The boy was dancing beside him, trying to get him to take the gun. “You mean this isn’t a bust? You aren’t going to bust those guys?”
“Give me a hand.”
“I certainly will not! I thought you were FBI, at the least. I held a gun on those characters, and now I’ve got to ship with them?”
Shayne forced himself up the steps. He made it halfway, with the help of the banister. There he stopped again. An endless stretch of steps rose ahead. The ship swung gently.
The boy grabbed his arm. “I’ll help, if nobody sees me. But I can’t do it all. Come on.”
He tugged at Shayne. The Mozambique reared. When it came back down Shayne took advantage of the momentum and let it carry him up the stairs. The boy pushed, and when the momentum faded he ran ahead and pulled. They reeled out on deck.
“For the last time, will you take this or won’t you?” the boy said, holding out the gun.
“Hold the gangway.”
“Jesus! I just wish somebody would tell me what this is all about!”
He ran ahead. The band was playing with real desperation, it seemed to Shayne. Streamers flew. A woman in a clown’s hat tried to embrace him, and she got him moving. He picked up an empty champagne bottle. Waving this, he headed toward the gangway. He heard laughter around him, ironic applause. People cleared out of his way.
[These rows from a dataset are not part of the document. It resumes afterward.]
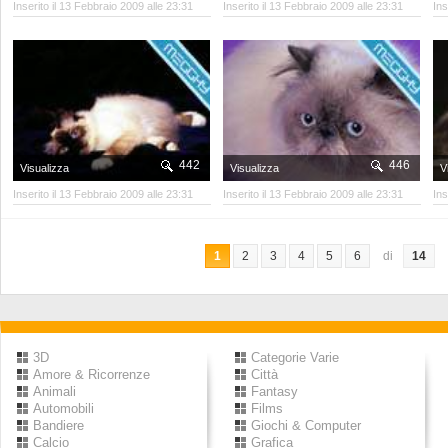
Inserito il 13 Febbraio 2009 alle 23:31
Inserito il 13 Febbraio 2009 alle 23:31
Ins
442
446
Visualizza
Visualizza
V
Inserito il 13 Febbraio 2009 alle 23:31
Inserito il 13 Febbraio 2009 alle 23:31
Ins
1
2
3
4
5
6
di
14
3D
Categorie Varie
Amore & Ricorrenze
Città
Animali
Fantasy
Automobili
Films
Bandiere
Giochi & Computer
Calcio
Grafica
“Really smashed,” somebody said. “Disgusting.”
“No, why? He’s feeling no pain.”
That was hardly true. Ahead, the youth gestured with the gun. Two seamen waited at the head of the gangway. Shayne held the bottle over the side and dropped it in the bay. His heel caught, and he went down much too fast, ending on the dock with a jolt. The passengers along the rail waved.
The gangplank was drawn in and the ship’s horn hooted. There was a flicker of white, and Adele Galvez threw her arms around him.